Oral Presentation Australian Freshwater Sciences Society Conference 2018

Decolonising approaches to NRM: Translating Ngarrindjeri Yannarumi into water resource risk assessment (#6)

Steven Hemming 1 , Daryle Rigney 1 , Grant Rigney 2 , Lachlan Sutherland 3
  1. School of Indigenous Strategy and Engagement, Flinders University, Adelaide, SA, Australia
  2. Ngarrindjeri Aboriginal Corporation, Murray Bridge, SA, Australia
  3. DEW, Adelaide, SA, Australia

Risk assessment underpins decision making for vast aspects of society, and is at the core of Natural Resources Management (NRM) activities such as the Murray-Darling Basin Plan. Based on an International Standard, risk assessment approaches for NRM emerge from western concepts of nature that consider people as separate and superior to a perceived ‘nature,’ which in turn provides services to humans. 

This western framework fails to engage with Indigenous worldviews that focus on reproduction and interconnected benefit, effectively excluding Indigenous values and interests from core NRM decision making.

Recent Ngarrindjeri collaborations with Flinders University have supported the emergence of the Ngarrindjeri Yannarumi assessment process that enables health assessments based on Ngarrindjeri principles and philosophies. Flinders University, DEW and the Ngarrindjeri Regional Authority are partnering in a new Goyder Research Institute project that seeks to translate Ngarrindjeri Yannarumi assessments into water resource risk assessments.  This work looks to address a key Basin Plan requirement for jurisdictions to consider Aboriginal cultural values in water resource risk assessment and may inform broader aspects of NRM.

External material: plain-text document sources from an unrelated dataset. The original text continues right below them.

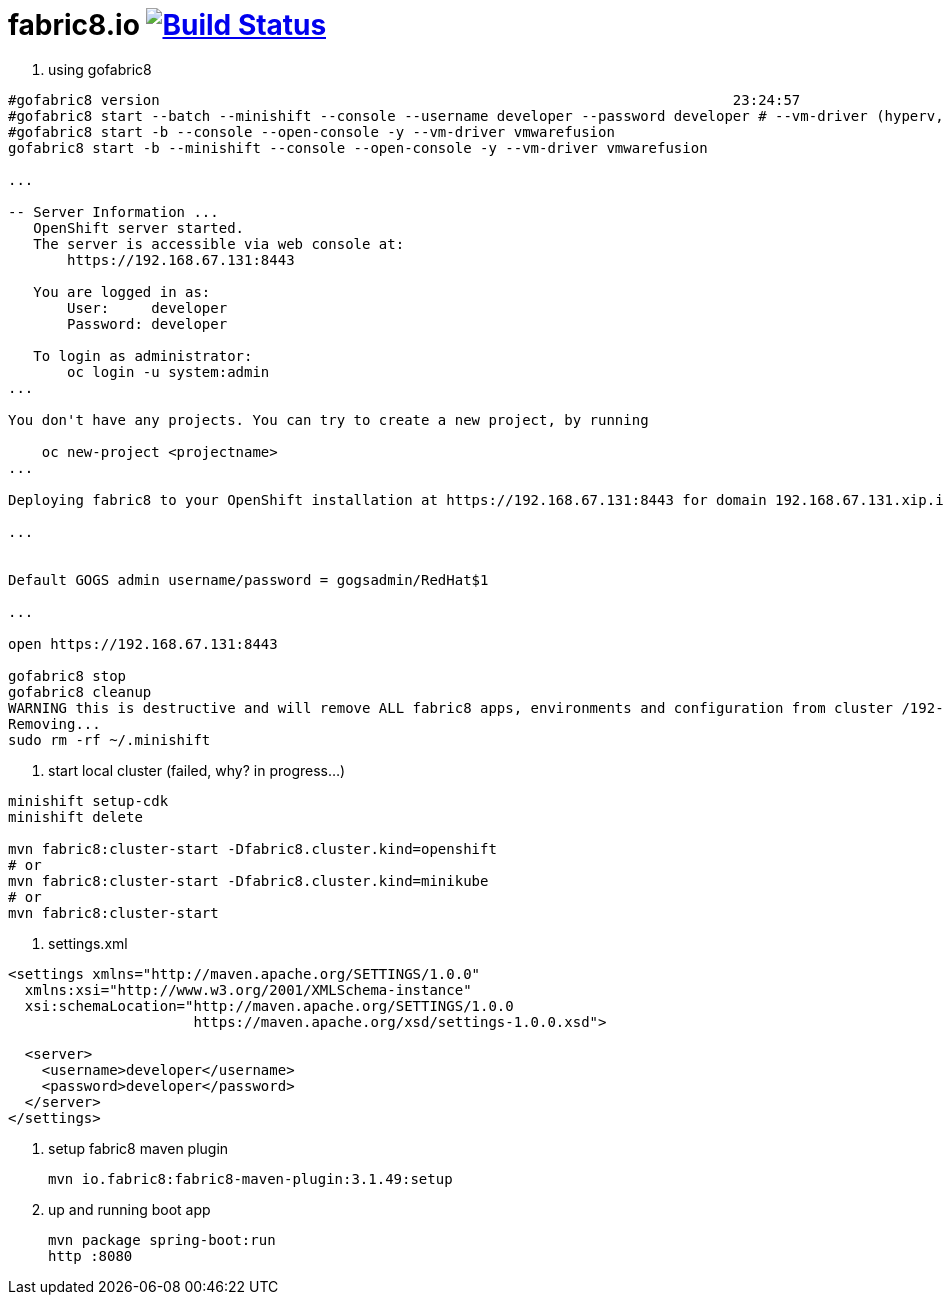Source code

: = fabric8.io image:https://travis-ci.org/daggerok/fabric8.svg?branch=master["Build Status", link="https://travis-ci.org/daggerok/fabric8"]

5. using gofabric8

[source,bash]
----
#gofabric8 version                                                                    23:24:57
#gofabric8 start --batch --minishift --console --username developer --password developer # --vm-driver (hyperv, xhyve, kvm, virtualbox or vmwarefusion)
#gofabric8 start -b --console --open-console -y --vm-driver vmwarefusion
gofabric8 start -b --minishift --console --open-console -y --vm-driver vmwarefusion

...

-- Server Information ...
   OpenShift server started.
   The server is accessible via web console at:
       https://192.168.67.131:8443

   You are logged in as:
       User:     developer
       Password: developer

   To login as administrator:
       oc login -u system:admin
...

You don't have any projects. You can try to create a new project, by running

    oc new-project <projectname>
...

Deploying fabric8 to your OpenShift installation at https://192.168.67.131:8443 for domain 192.168.67.131.xip.io in namespace default

...


Default GOGS admin username/password = gogsadmin/RedHat$1

...

open https://192.168.67.131:8443

gofabric8 stop
gofabric8 cleanup
WARNING this is destructive and will remove ALL fabric8 apps, environments and configuration from cluster /192-168-67-131:8443/admin.  Continue? [y/N] y
Removing...
sudo rm -rf ~/.minishift
----

4. start local cluster (failed, why? in progress...)
[source,bash]
----
minishift setup-cdk
minishift delete

mvn fabric8:cluster-start -Dfabric8.cluster.kind=openshift
# or
mvn fabric8:cluster-start -Dfabric8.cluster.kind=minikube
# or
mvn fabric8:cluster-start
----

3. settings.xml
[source,xml]
----
<settings xmlns="http://maven.apache.org/SETTINGS/1.0.0"
  xmlns:xsi="http://www.w3.org/2001/XMLSchema-instance"
  xsi:schemaLocation="http://maven.apache.org/SETTINGS/1.0.0
                      https://maven.apache.org/xsd/settings-1.0.0.xsd">

  <server>
    <username>developer</username>
    <password>developer</password>
  </server>
</settings>
----

2. setup fabric8 maven plugin
[source,bash]
mvn io.fabric8:fabric8-maven-plugin:3.1.49:setup

1. up and running boot app
[source,bash]
mvn package spring-boot:run
http :8080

The project will seek to articulate the points of connection between the two processes and inform the necessary adaptations required to DEWNR’s current water risk assessment conceptual models to integrate Indigenous values. This aims to bring Indigenous science into a just relationship with western science. The outcomes of this project may have application across all aspects of natural resources management improving the recognition of Indigenous values and interests.